Zhao has the right saving mentality, says Westlin: Between his contributions to his 401(k), Roth IRA and HSA, "he's saving a little over 15% of his income, which is awesome."
Westlin says Zhao is also saving in the right places. The three accounts he's using all offer tax benefits, especially the HSA: "The contributions are tax deductible, the funds grow tax deferred — so you're not taxed on the money while it's in the account — and then, as long as the funds are used for qualified medical expenses, all of the withdrawals are tax free."
Zhao is also smart to save in a Roth IRA. The main difference between a traditional IRA and a Roth IRA is when you pay taxes on your money. In a traditional account, you contribute pre-tax dollars and then pay taxes on the funds when you withdraw them in retirement. With a Roth, the process is reversed: You pay taxes upfront, but you can withdraw your contributions and earnings tax-free in retirement.
A Roth is a particularly good option for Zhao, and anyone early in their career, because as a younger worker, you're likely earning less today than you will be in the future. That means you're in a lower tax bracket and paying less in taxes than you would later on.
One thing Zhao should be mindful of, though, is the income cap. "If his income does increase as he expects it to, saving in a Roth IRA may no longer be an option," says Westlin.
Each year, the IRS sets an income cap on the Roth IRA based on modified adjusted gross income (MAGI): In 2019, a single person with a MAGI of $137,000 or more and a married couple making more than $203,000 cannot directly contribute to a Roth IRA.
It's crucial for everybody to have a rainy day fund. Life, after all, doesn't usually go as planned: There could be another recession, you could lose your job, have a medical emergency or have to deal with a car breaking down.
It's especially important for Zhao to have emergency money, says Westlin, since his income is dependent on commissions: "As he starts increasing his income, more of that might start coming from those commissions, so we want to make sure that he has this back-up fund."
Ideally, "he should save about three to six months worth of his fixed expenses," he adds. Zhao spends about $2,500 on fixed costs like rent and food, meaning he should aim to have $7,500 to $15,000 in emergency savings.

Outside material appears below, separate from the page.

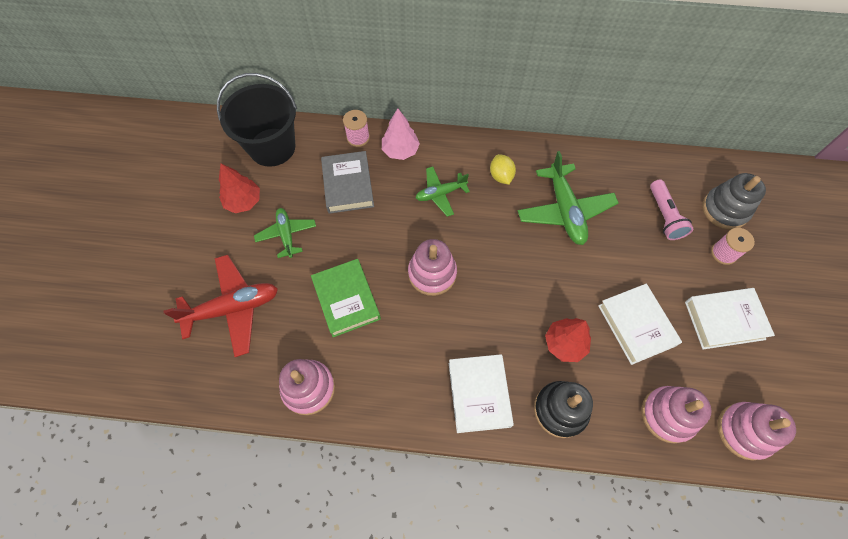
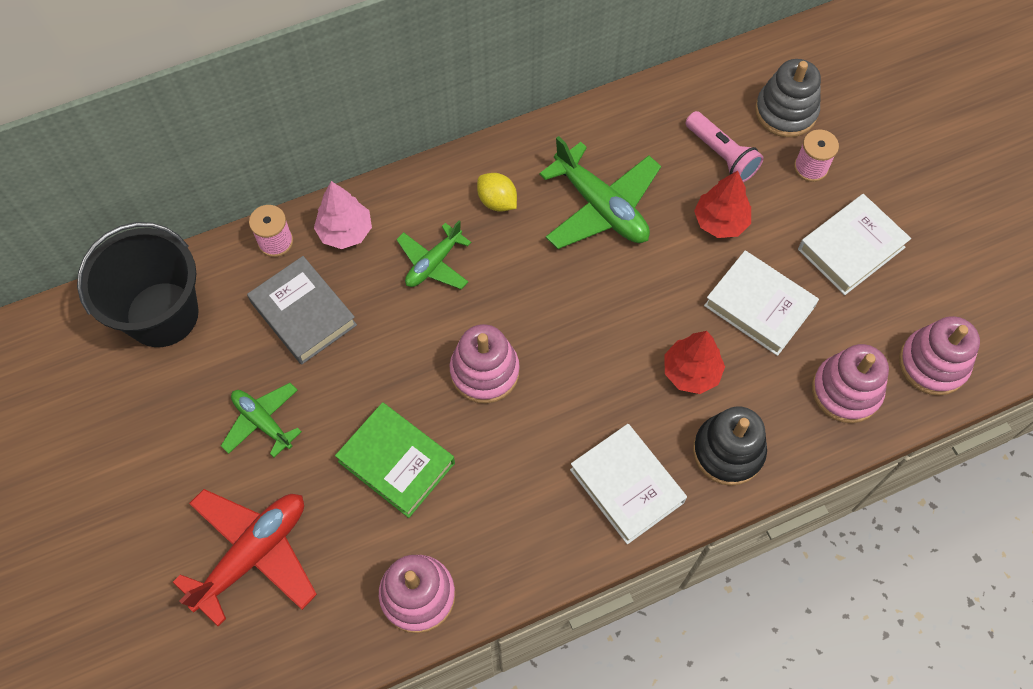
camera: 30 degrees left, 0 degrees up
(243, 201) = (172, 409): red tree -> red tree (720, 222)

To get there, he could temporarily cut back on buying art or eliminate one nice dinner a month, suggests Westlin. He could also consider re-directing some of his savings: "If he has a match with his 401(k), we definitely don't want to cut back there, so maybe he cuts back on the Roth IRA contribution for a period of time."
Zhao should continue saving in the HSA, Westlin notes, in case a medical emergency does arise and he has to pay for out of pocket expenses. In that case, he could use his HSA funds.
The important thing is to start building his emergency fund today: It's not going to happen overnight, but consistently dedicating a small percentage of his income to a safety net can add up over time, says Westlin.
Anyone expecting to earn more, like Zhao is, should be aware of a phenomenon called lifestyle inflation, which is when your spending tends to increase as your income grows.
"Just because your income goes up doesn't mean that you can just increase your expenses by the same amount," says Westlin.
To avoid lifestyle creep, when your earnings increase, don't boost your spending — instead, put that extra money directly to savings.